# Activity
Update the data starting with the line with "This is a set" and going on through the line with "780.8], [0, 0, 1]] dist [-0.001527, -0.001117]", putting "follows" wherever "trails" appears and keeping everything else the same. Don't include the pictures in your answer.

# Records for this exercise

++++++++++

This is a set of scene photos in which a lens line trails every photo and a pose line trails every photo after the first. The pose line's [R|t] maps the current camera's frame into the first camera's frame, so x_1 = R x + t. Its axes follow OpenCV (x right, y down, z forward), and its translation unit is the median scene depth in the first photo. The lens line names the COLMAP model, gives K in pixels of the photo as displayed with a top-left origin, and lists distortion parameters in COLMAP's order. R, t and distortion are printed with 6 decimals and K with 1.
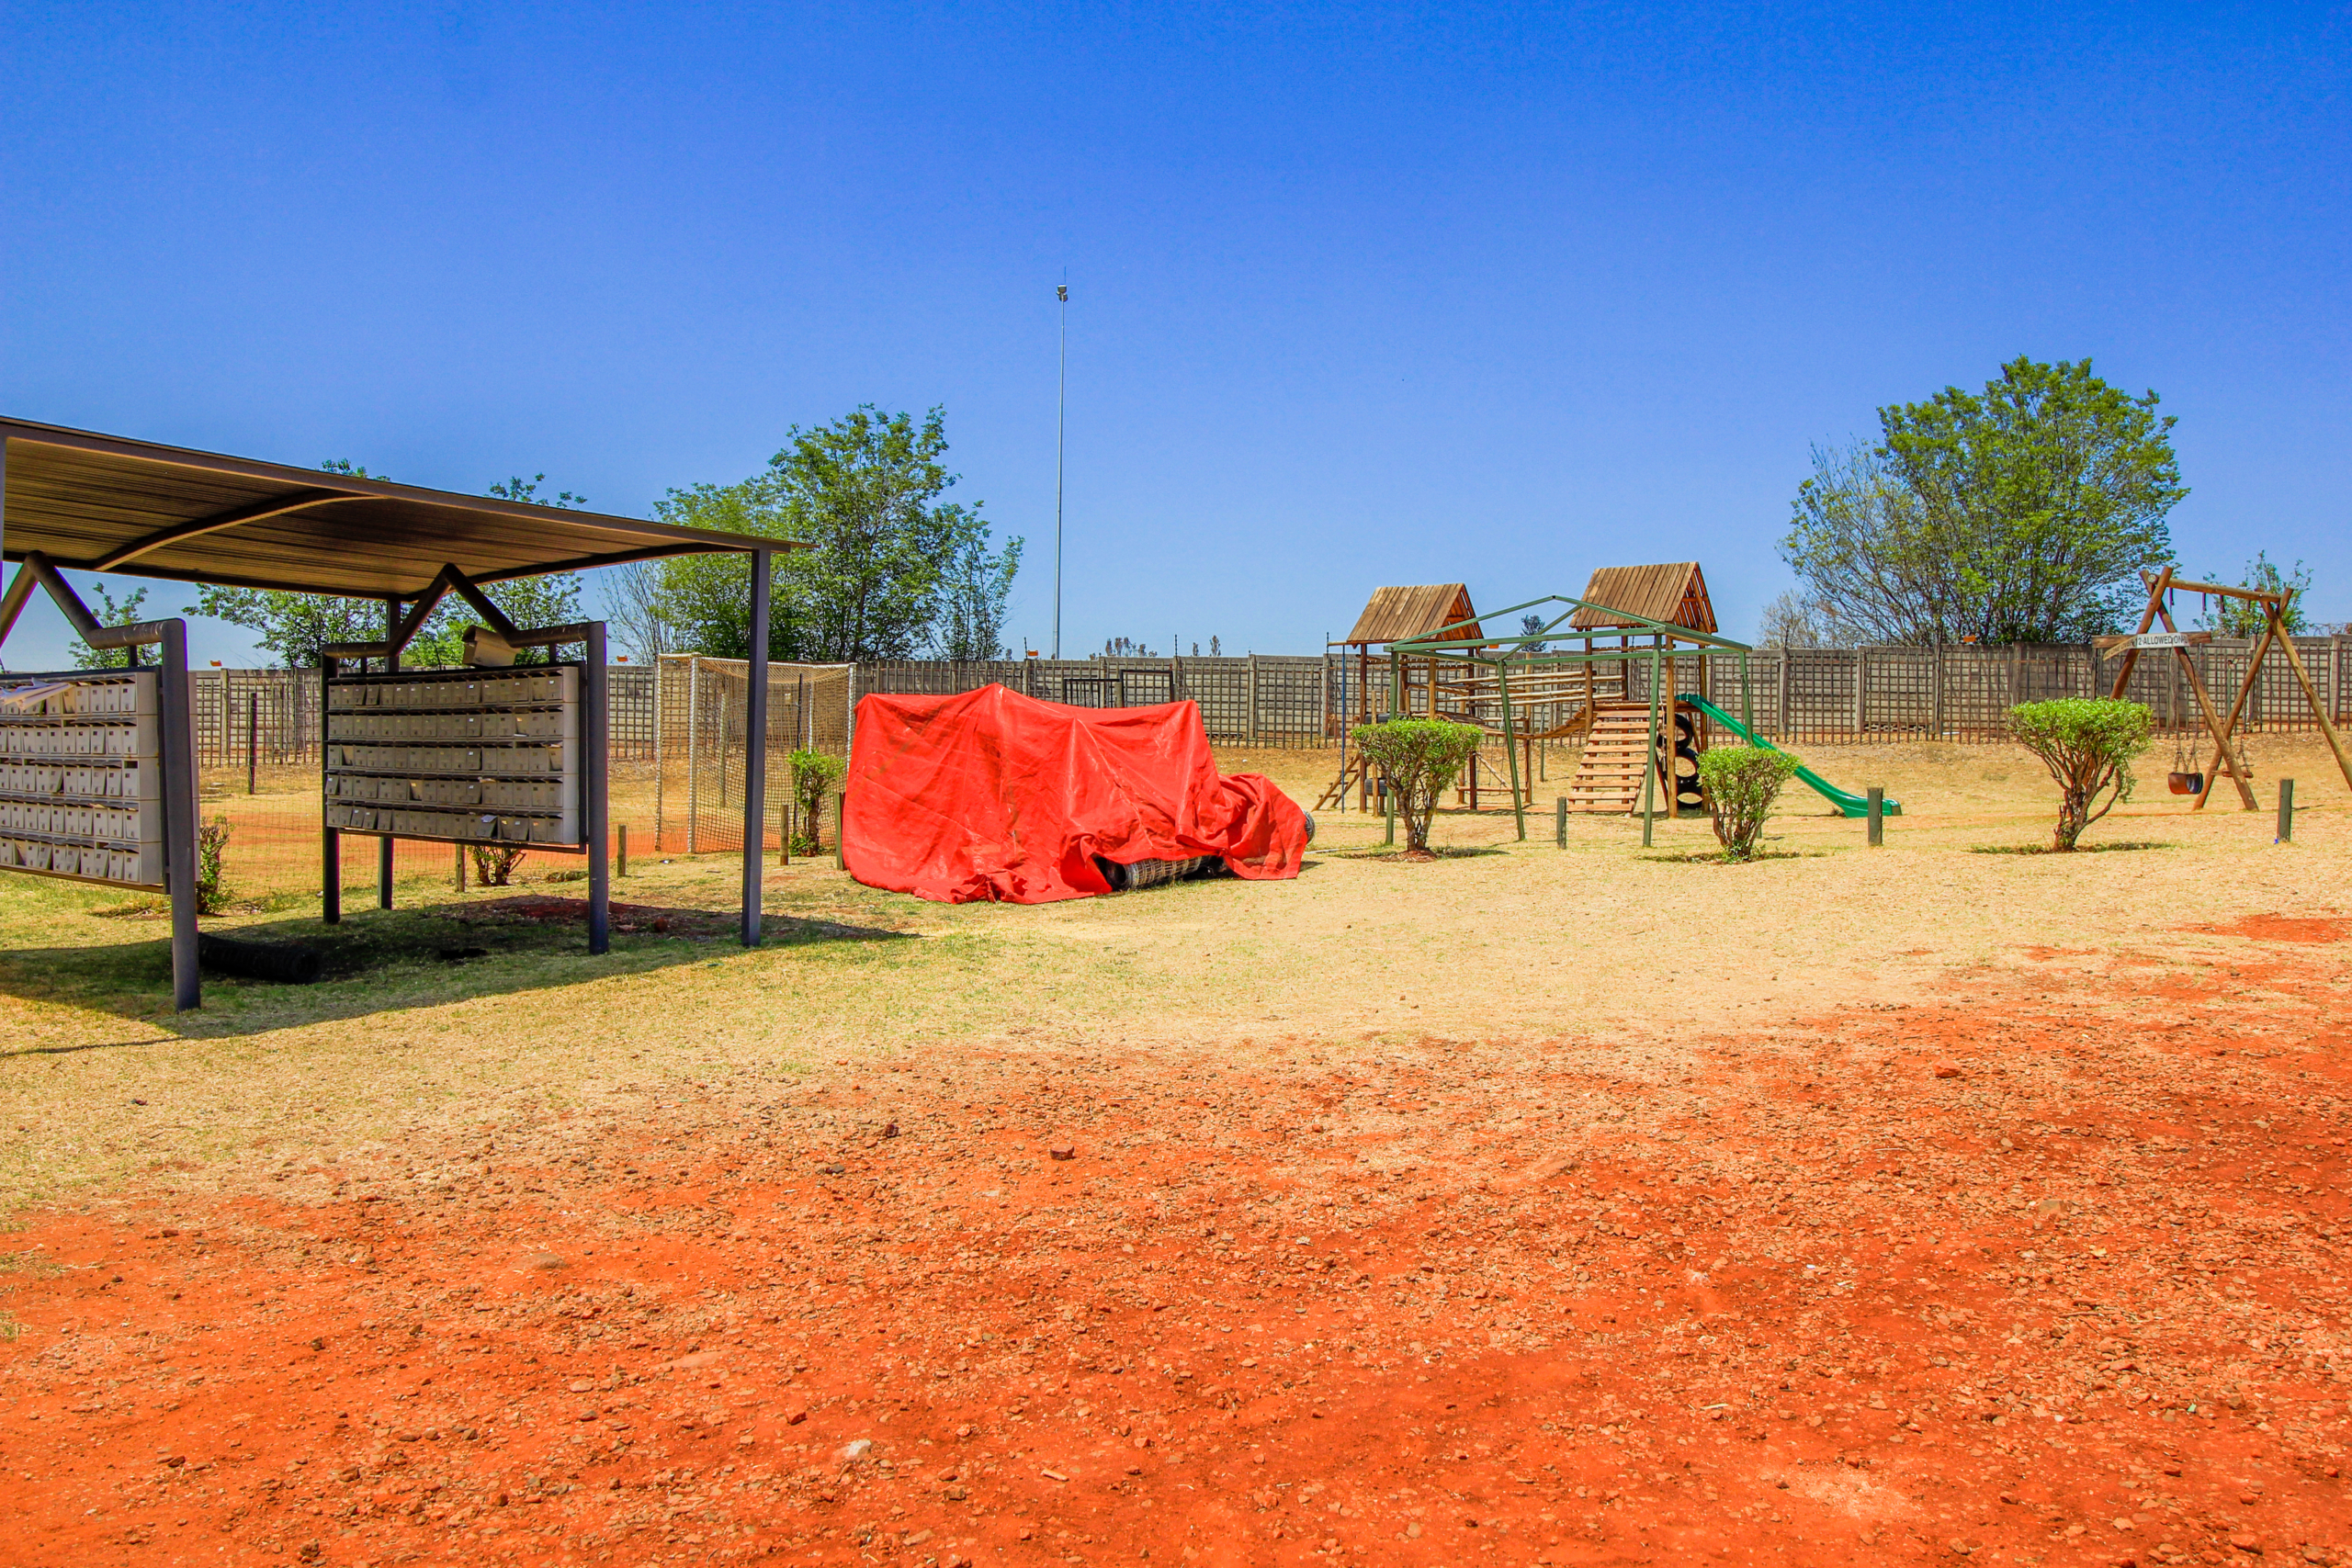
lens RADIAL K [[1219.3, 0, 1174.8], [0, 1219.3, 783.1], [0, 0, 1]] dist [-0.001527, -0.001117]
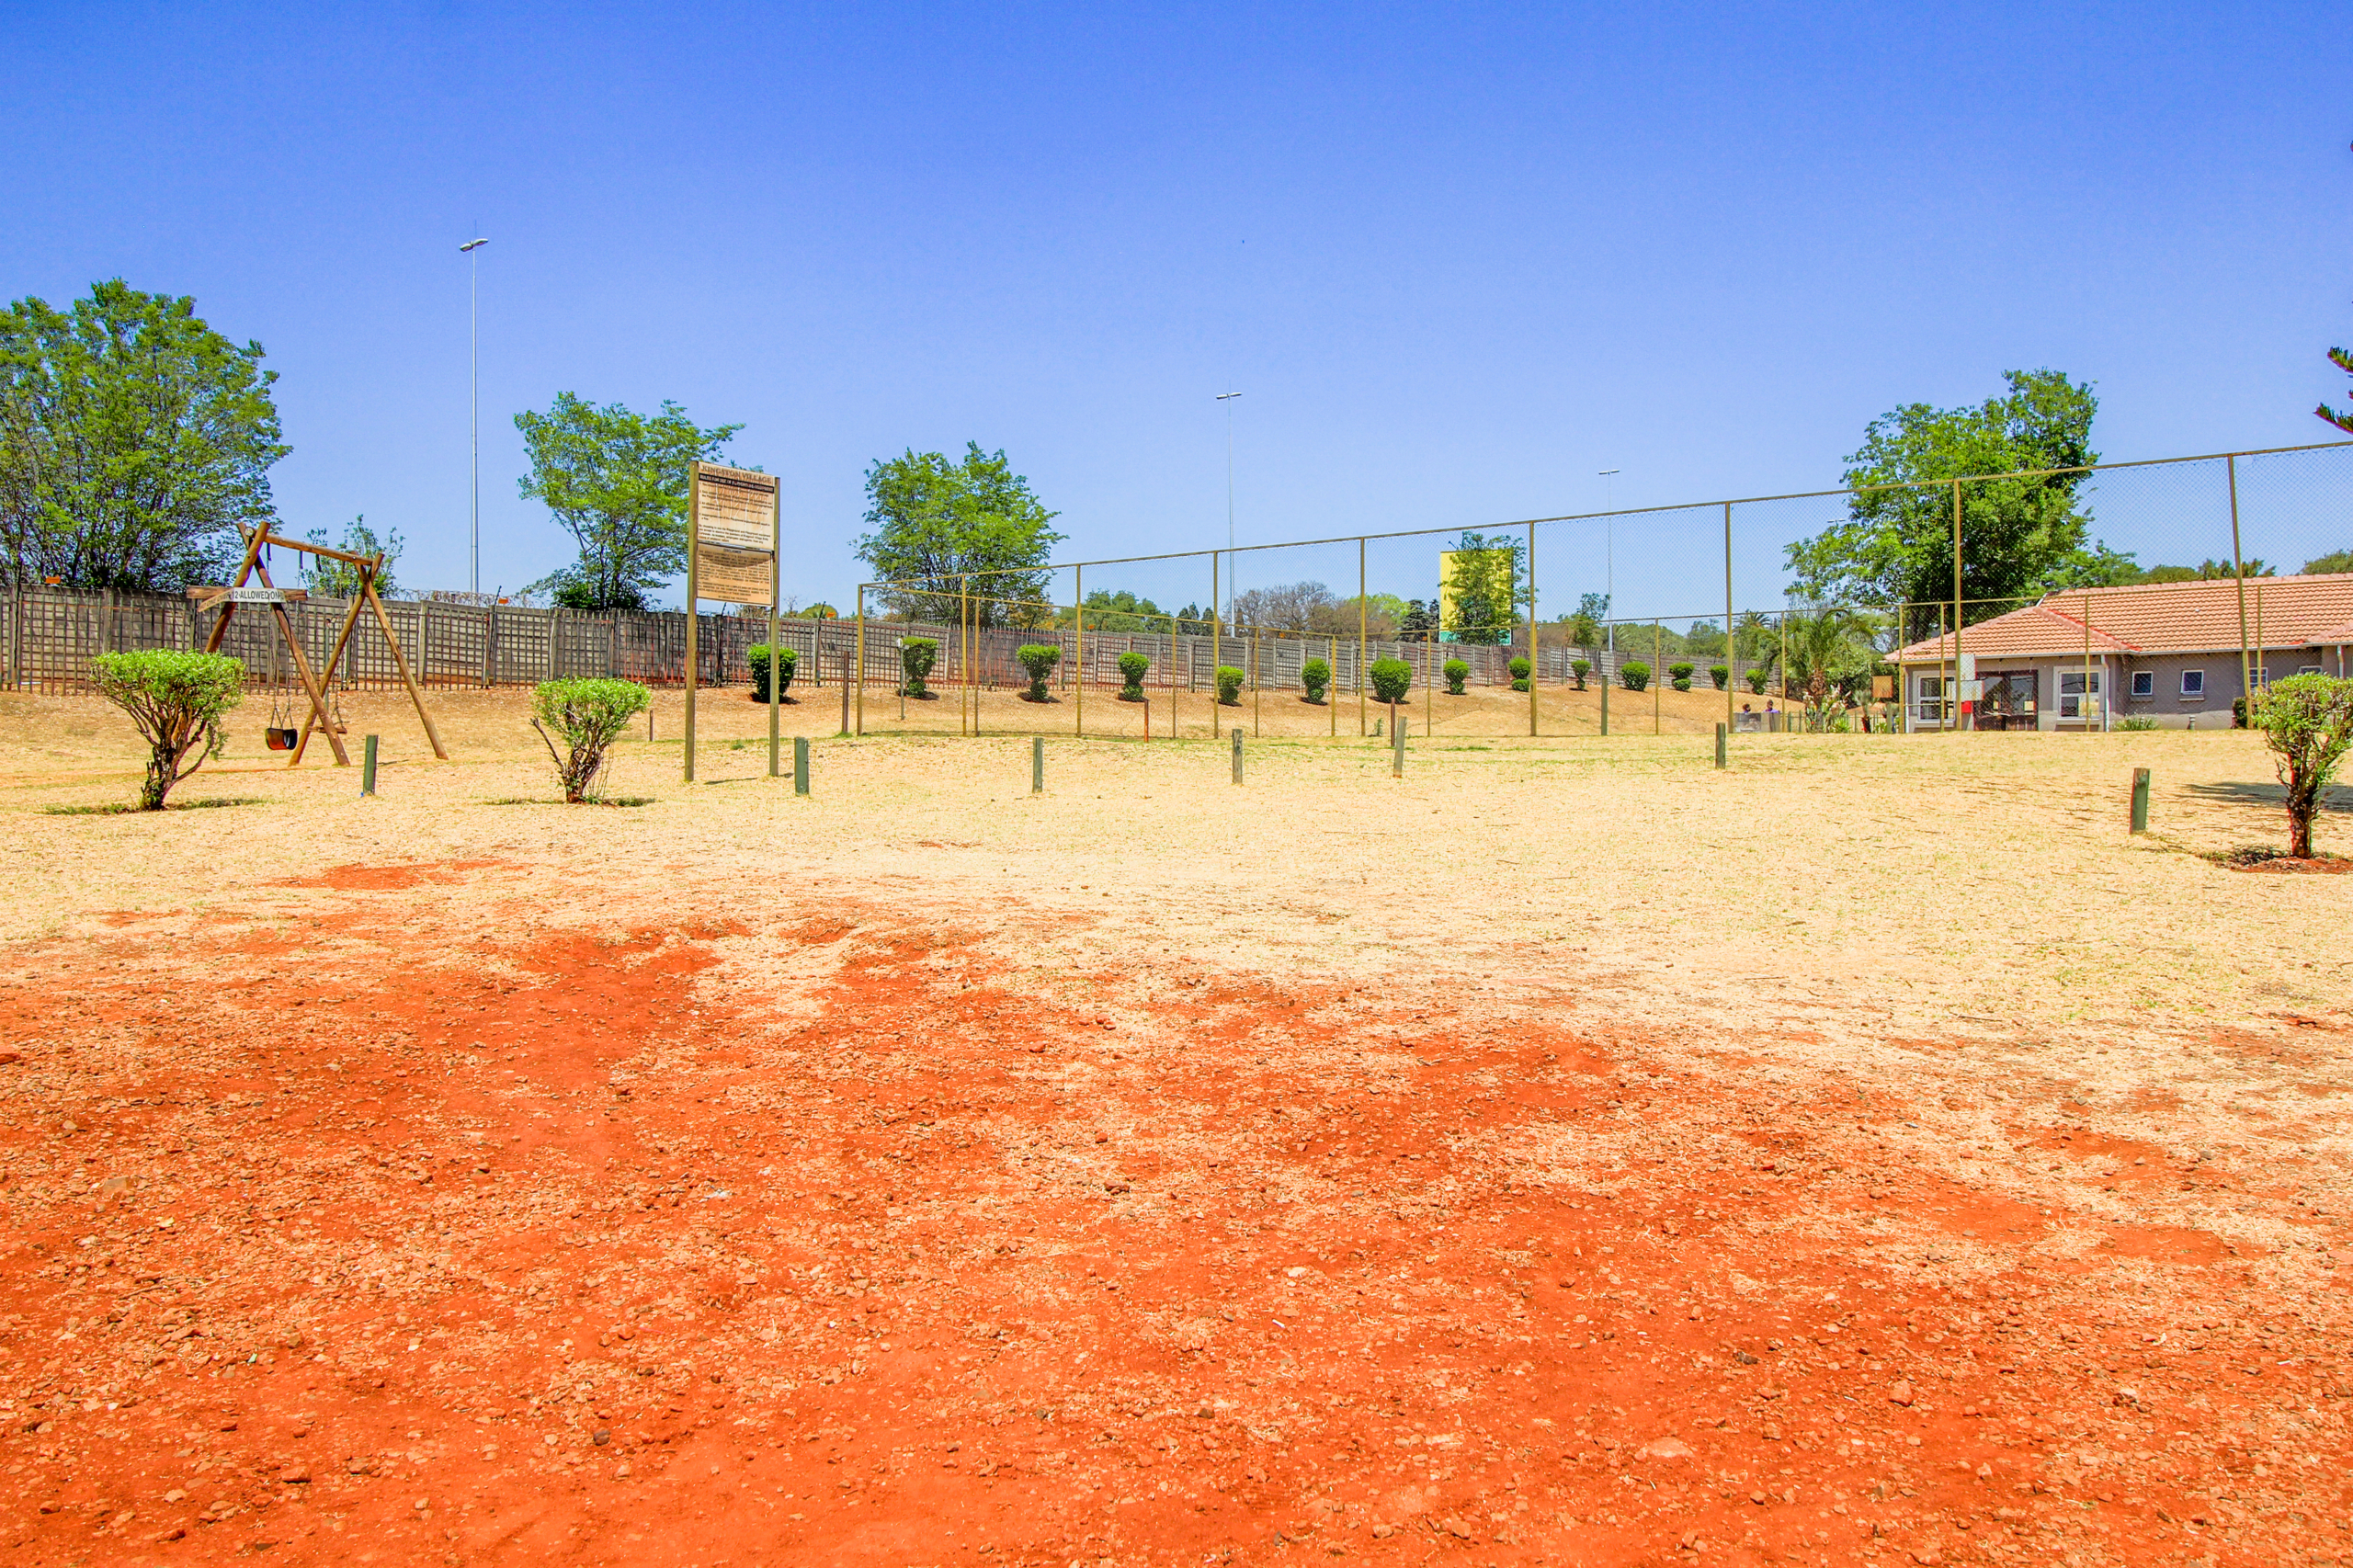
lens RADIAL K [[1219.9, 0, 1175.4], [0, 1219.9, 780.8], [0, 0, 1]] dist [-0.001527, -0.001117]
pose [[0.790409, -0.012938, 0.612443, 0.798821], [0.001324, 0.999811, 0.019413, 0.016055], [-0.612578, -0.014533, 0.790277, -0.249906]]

++++++++++

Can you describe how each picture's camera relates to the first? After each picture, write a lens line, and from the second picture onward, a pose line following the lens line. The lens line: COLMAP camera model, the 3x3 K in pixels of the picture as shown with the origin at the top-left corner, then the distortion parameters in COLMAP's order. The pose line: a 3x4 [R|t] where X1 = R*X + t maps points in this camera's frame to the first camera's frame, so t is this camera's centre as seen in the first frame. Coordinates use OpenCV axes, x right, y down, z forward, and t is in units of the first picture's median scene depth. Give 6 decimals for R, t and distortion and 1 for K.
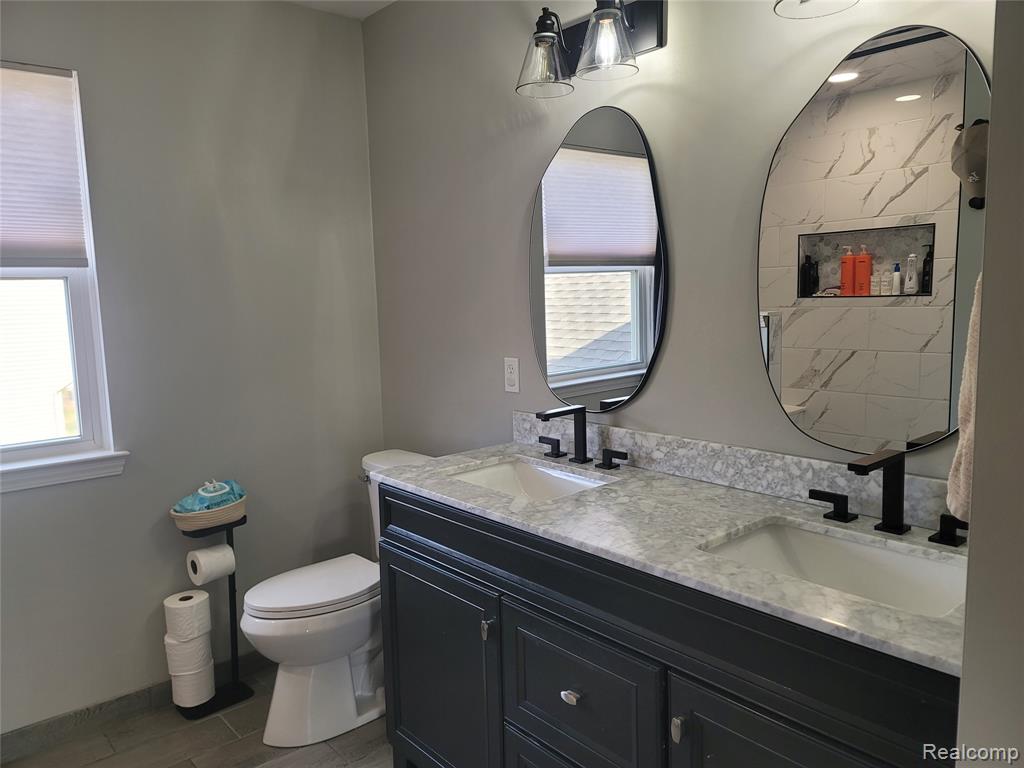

++++++++++

# Exercise solution
This is a set of scene photos in which a lens line follows every photo and a pose line follows every photo after the first. The pose line's [R|t] maps the current camera's frame into the first camera's frame, so x_1 = R x + t. Its axes follow OpenCV (x right, y down, z forward), and its translation unit is the median scene depth in the first photo. The lens line names the COLMAP model, gives K in pixels of the photo as displayed with a top-left origin, and lists distortion parameters in COLMAP's order. R, t and distortion are printed with 6 decimals and K with 1.
lens RADIAL K [[1219.3, 0, 1174.8], [0, 1219.3, 783.1], [0, 0, 1]] dist [-0.001527, -0.001117]
lens RADIAL K [[1219.9, 0, 1175.4], [0, 1219.9, 780.8], [0, 0, 1]] dist [-0.001527, -0.001117]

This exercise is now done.